Alteogen Announces 30% Stock Split with Record Date on Next Month 6th
Alongside the postponement announcement, Alteogen decided to implement a 30% stock split to expand shareholder returns and improve investment accessibility. The company will allocate 0.3 new shares for each existing common and preferred share. The record date for the new share allocation is set for next month 6th, with the listing scheduled for next month 20th. CEO Jeon Tae-yeon stated the stock split decision was made to reward shareholders and increase investment accessibility.

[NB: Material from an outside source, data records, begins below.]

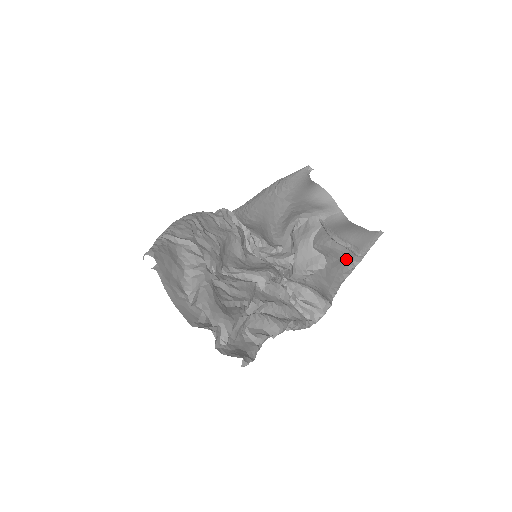
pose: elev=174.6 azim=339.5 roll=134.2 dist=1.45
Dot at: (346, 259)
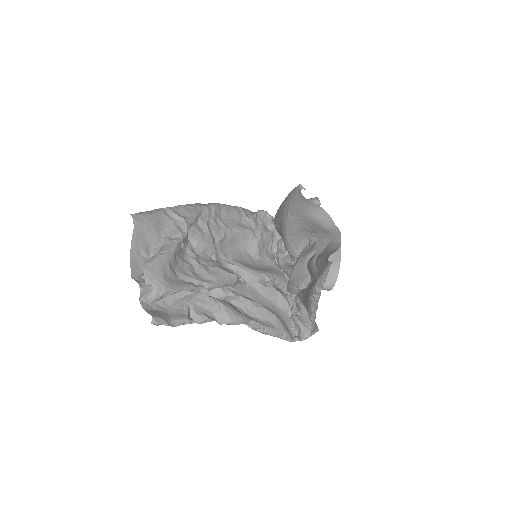
Dot at: (314, 282)
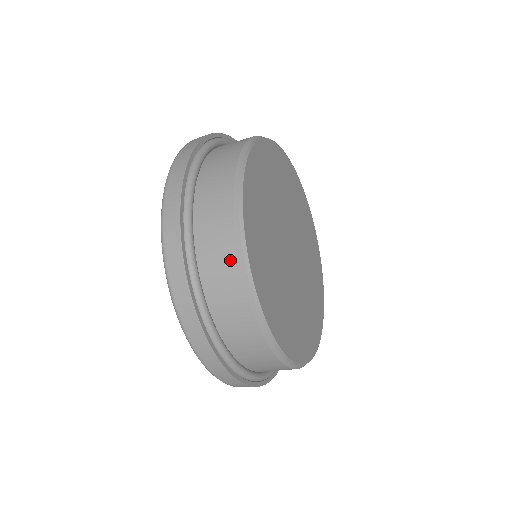
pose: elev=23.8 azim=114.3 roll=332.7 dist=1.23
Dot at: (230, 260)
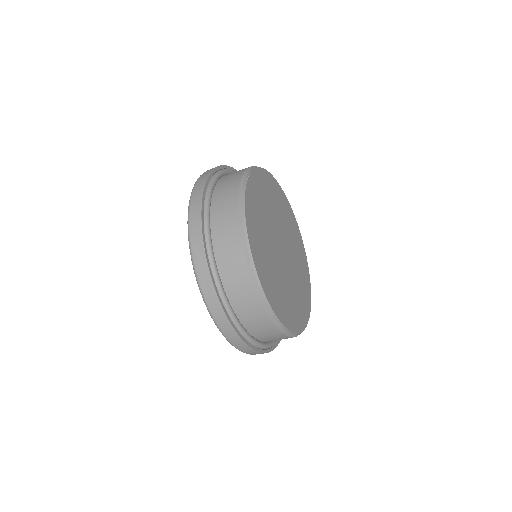
Dot at: (236, 244)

CEO Jeon Clarifies Temporary Postponement, Not Withdrawal of KOSPI Transfer Plan
Alteogen clarified that the decision does not constitute a withdrawal of the KOSPI transfer listing plan. The company described the move as a temporary postponement of the timing, stating it will review the transfer listing decision and timing again in the future by comprehensively considering market environment, corporate value enhancement effects, and shareholder interests. CEO Jeon Tae-yeon stated that after comprehensively reviewing the recent capital market environment and the government's KOSDAQ revitalization policies, the company determined that continuing growth as a representative KOSDAQ innovation company at this point better aligns with shareholder value enhancement. Jeon added that the company will do its best to maximize shareholder benefits through continuous corporate value enhancement.
FAQ
Why did Alteogen postpone its KOSPI transfer listing?
Alteogen postponed the transfer after internal analysis showed its estimated KOSPI200 weighting would be approximately 0.3%, 69% lower than initial projections, and external analysis forecast a net outflow of approximately 360 billion KRW from passive funds. The company also cited favorable KOSDAQ market policy developments and determined that remaining on KOSDAQ better serves shareholder value under current conditions.
What are the details of Alteogen's stock split announcement?
Alteogen announced a 30% stock split, allocating 0.3 new shares for each existing common and preferred share. The record date for new share allocation is next month 6th, with the listing scheduled for next month 20th. The company stated the stock split aims to expand shareholder returns and improve investment accessibility.